I've expressed my opinion before that mere training is indeed fair use. If things were otherwise, everybody would be liable who had ever learned something from a Times article and then used it to publicly form an opinion or analysis.

But routinely serving up large verbatim chunks of stories is a different thing. This got me curious, so I asked GPT 4 about the Times' coverage of the James Comey letter regarding Hillary Clinton at the tail end of the 2016 presidential campaign:

In October 2016, the New York Times and other sources reported on a letter from then-FBI Director James Comey regarding the reopening of the investigation into Hillary Clinton's use of a private email server.

....The letter by Comey was criticized for its vagueness, as it acknowledged that the FBI did not know the contents of the emails in question or whether they were relevant to the investigation.

Etc.

That seemed fine, so I asked what the Times had actually said:

I'm unable to access the full content of the New York Times article from October 2016 regarding James Comey's letter about the Hillary Clinton email investigation. For detailed information and to read the article, I recommend visiting the New York Times website or accessing their archives directly.

This is just one query and might not represent typical behavior. But if it does, it appears that GPT 4 reads stuff from the Times and then summarizes it briefly the same way any human would do. Unless there's a lot more to it, including the ability to essentially act as a substitute for reading the Times, I still don't see anything wrong here. Treating this as copyright infringement would set an enormously dangerous precedent.

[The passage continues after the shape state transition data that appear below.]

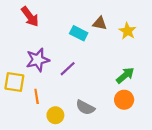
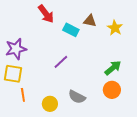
red arrow: (30, 17) -> (46, 14), moved
purple star: (38, 60) -> (16, 49), moved
orange line: (37, 96) -> (23, 95), moved

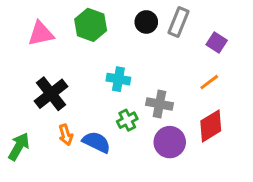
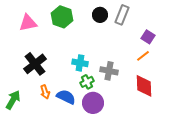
purple square: (217, 42) -> (148, 37), moved
cyan cross: (118, 79) -> (80, 63), moved
red diamond: (211, 126) -> (144, 86), turned -60
purple circle: (170, 142) -> (93, 103), moved

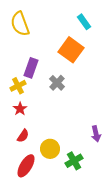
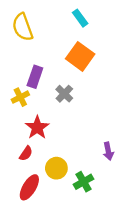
cyan rectangle: (84, 22) -> (80, 18), moved
red star: (20, 109) -> (37, 128), moved, size x1.5

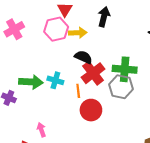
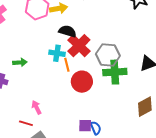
green cross: (125, 69) -> (115, 72), moved
cyan cross: (55, 80) -> (57, 53), moved
green arrow: (31, 82) -> (20, 62), size x0.6

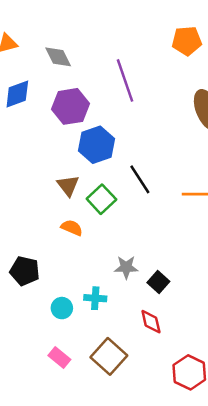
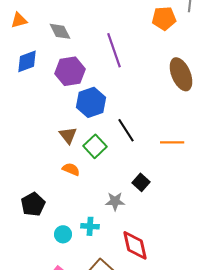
black pentagon: (25, 271) -> (33, 204), turned 30
black square: (158, 282) -> (141, 182), moved
red diamond: (151, 322) -> (135, 245), size x1.5

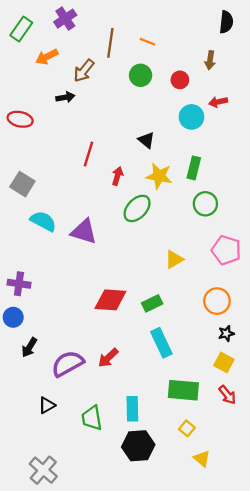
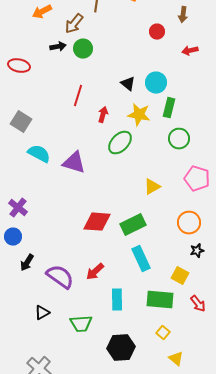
green circle: (141, 75) -> (83, 49), moved
cyan circle: (191, 117) -> (156, 83), moved
purple cross: (19, 284) -> (18, 208), turned 30
green rectangle: (152, 303) -> (133, 225), size x1.4
yellow square: (224, 362) -> (180, 276), moved
purple semicircle: (68, 364) -> (60, 277), turned 64
cyan rectangle: (132, 409) -> (117, 300), moved
green trapezoid: (92, 418) -> (81, 324), turned -85

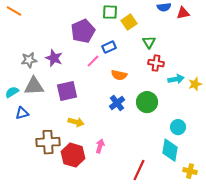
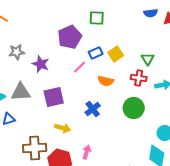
yellow square: (129, 22) -> (116, 54), moved
green triangle: (149, 42) -> (148, 59), moved
gray star: (29, 60) -> (17, 52), moved
red cross: (156, 63) -> (139, 78), moved
blue cross: (117, 103) -> (93, 109), moved

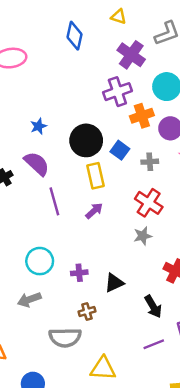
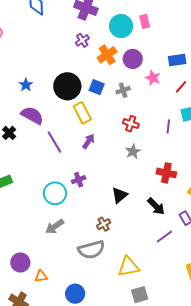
purple cross: (117, 92) -> (82, 40), size x0.6
red cross: (149, 203) -> (131, 124), size x0.7
purple cross: (79, 273) -> (79, 180), moved

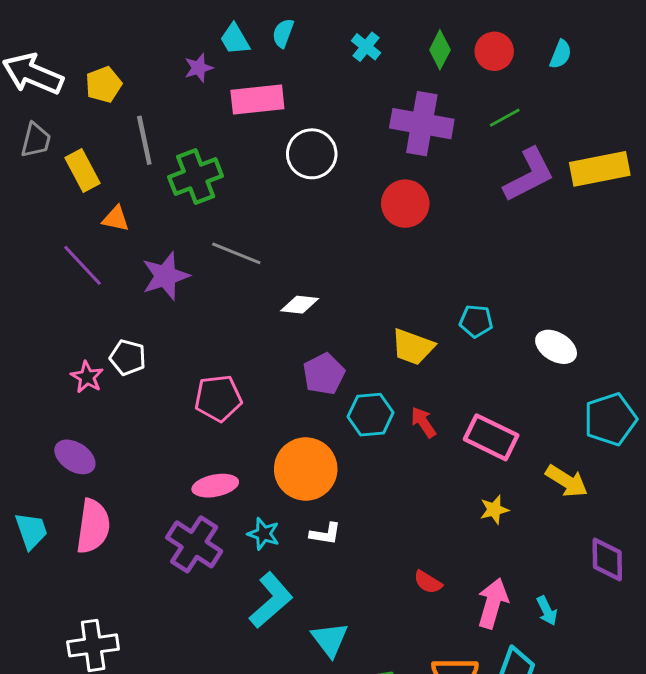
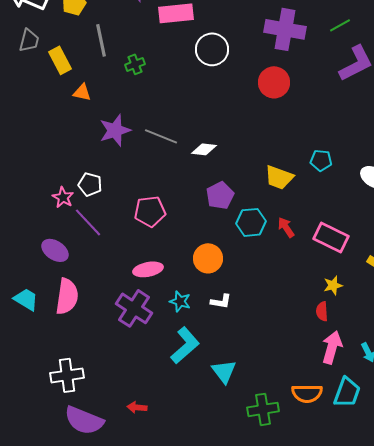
green cross: (196, 176) -> (135, 64), size x0.6
gray line: (236, 253) -> (161, 136), moved
purple line: (83, 265) -> (88, 222), moved
orange circle: (306, 469) -> (208, 258), size x0.7
cyan trapezoid: (31, 531) -> (26, 299), turned -40
red semicircle: (428, 582) -> (322, 311), moved, turned 54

POSTSCRIPT: The lawsuit is here. It includes some examples of large-scale copying, mostly from Bing and mostly produced by laboriously asking for single sentences or paragraphs at a time. I'm skeptical that this is truly serious infringement since it's so artificial, but I can at least imagine a judge enjoining Microsoft from reproducing so much content. Overall, though, I remain unconvinced that training, summarization, and brief excerpts should be barred.

Film critic Richard Zoglin takes to the Washington Post today to echo one of my pet peeves. It happened on an outing to see Napoleon:

I counted a dozen commercials, for everything from Hyundai to M&M’s, before the Regal voice of God told us to silence our cellphones and “enjoy the show” — after which came another slew of ads, for various Pepsi drinks; six trailers for upcoming movies (because where better than a screening of “Napoleon” to look for fans of “Drive-Away Dolls” and “Aquaman and the Lost Kingdom”?); and a pitch for the Regal Unlimited subscription plan. Thirty minutes in hard-sell captivity before the movie finally started.

This whole thing has gotten completely out of hand. I can't say it's the biggest reason I see so few movies these days, but it's definitely one of them.

And as long as I'm complaining about corporate suckitude, let's talk about airlines. Marian and I are going to Europe this spring and last night I bought the tickets. After laying out several thousand dollars, I clicked to choose our seats and almost fell off my chair. Finnair charged me $500 to reserve our seats to Helsinki and then on to Prague. Not special seats. This was merely the standard fee to reserve any seat at all. Then it was another $100 to British Airways for the leg home from Vienna to London.¹

The last time we went to Europe was only two years ago and it didn't involve any of this crap. Is this because things have changed in a mere two years? Or because some airlines charge and others don't? Whatever the case, it amounted to a 10% surcharge just to get a seat assignment. wtf?

¹But American Airlines didn't charge anything for the final leg home from London to LA. Is this because they have a different policy? Because I booked the tickets through American? Because I'm a lifetime Advantage Gold member from my old road warrior days? I don't know.